这两天又重新看了一下这些题,本着练习一下C++的目的把这四道题都做了一遍。现在回头看感觉没有当时觉得的那么难!当时一定是太紧张和害怕了!希望自己以后做题能够放平心态,发挥出自己的水平就可以了。
1399 : Shortening Sequence
Description
There is an integer array A1, A2 ...AN. Each round you may choose two adjacent integers. If their sum is an odd number, the two adjacent integers can be deleted.
Can you work out the minimum length of the final array after elaborate deletions?
Input
The first line contains one integer N, indicating the length of the initial array.
The second line contains N integers, indicating A1, A2 ...AN.

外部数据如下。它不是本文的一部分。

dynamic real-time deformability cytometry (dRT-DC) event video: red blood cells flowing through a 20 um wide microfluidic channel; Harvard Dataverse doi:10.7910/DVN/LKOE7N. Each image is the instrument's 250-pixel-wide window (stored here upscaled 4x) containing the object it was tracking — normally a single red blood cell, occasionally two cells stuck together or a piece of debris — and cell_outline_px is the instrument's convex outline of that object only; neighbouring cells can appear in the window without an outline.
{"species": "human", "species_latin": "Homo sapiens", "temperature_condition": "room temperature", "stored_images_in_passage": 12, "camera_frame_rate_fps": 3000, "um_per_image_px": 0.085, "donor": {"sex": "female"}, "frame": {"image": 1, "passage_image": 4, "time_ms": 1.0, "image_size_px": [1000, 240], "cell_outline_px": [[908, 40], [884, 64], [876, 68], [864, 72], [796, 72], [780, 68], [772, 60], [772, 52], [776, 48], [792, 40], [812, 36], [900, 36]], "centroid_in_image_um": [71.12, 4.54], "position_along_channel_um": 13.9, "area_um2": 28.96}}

For 30% of the data:1 ≤ N ≤ 10
For 60% of the data:1 ≤ N ≤ 1000
For 100% of the data:1 ≤ N ≤ 1000000, 0 ≤ Ai ≤ 1000000000
Output
One line with an integer indicating the minimum length of the final array.
Sample Hint
(1,2) (3,4) (4,5) are deleted.
Sample Input
7
1 1 2 3 4 4 5
Sample Output
1
思路分析
如果列表中同时存在奇数和偶数,那么一定存在可消除的数对。因此,在消除的最后,列表里要么只有奇数,要么只有偶数,而数对是成对消去的,因此最后列表中剩下的数字个数就是原列表中奇数项和偶数项的差值的绝对值。
AC代码
#encoding=utf-8
import sys
num = int(sys.stdin.readline())
s = [int(x) for x in sys.stdin.readline().strip().split()]
count = 0
for i in s:
if i % 2 == 0:
count += 1
else:
count -= 1
if count < 0:
count = -count
print count
#include <iostream>
using namespace std;
int main() {
int sum;
cin >> sum;
int count_odd = 0;
int count_even = 0;
int tmp;
for (int i = 0; i < sum; i++) {
cin >> tmp;
if (tmp % 2 == 0)
count_even++;
else
count_odd++;
}
int rst = count_odd - count_even > 0 ? count_odd - count_even : count_even - count_odd;
cout << rst;
}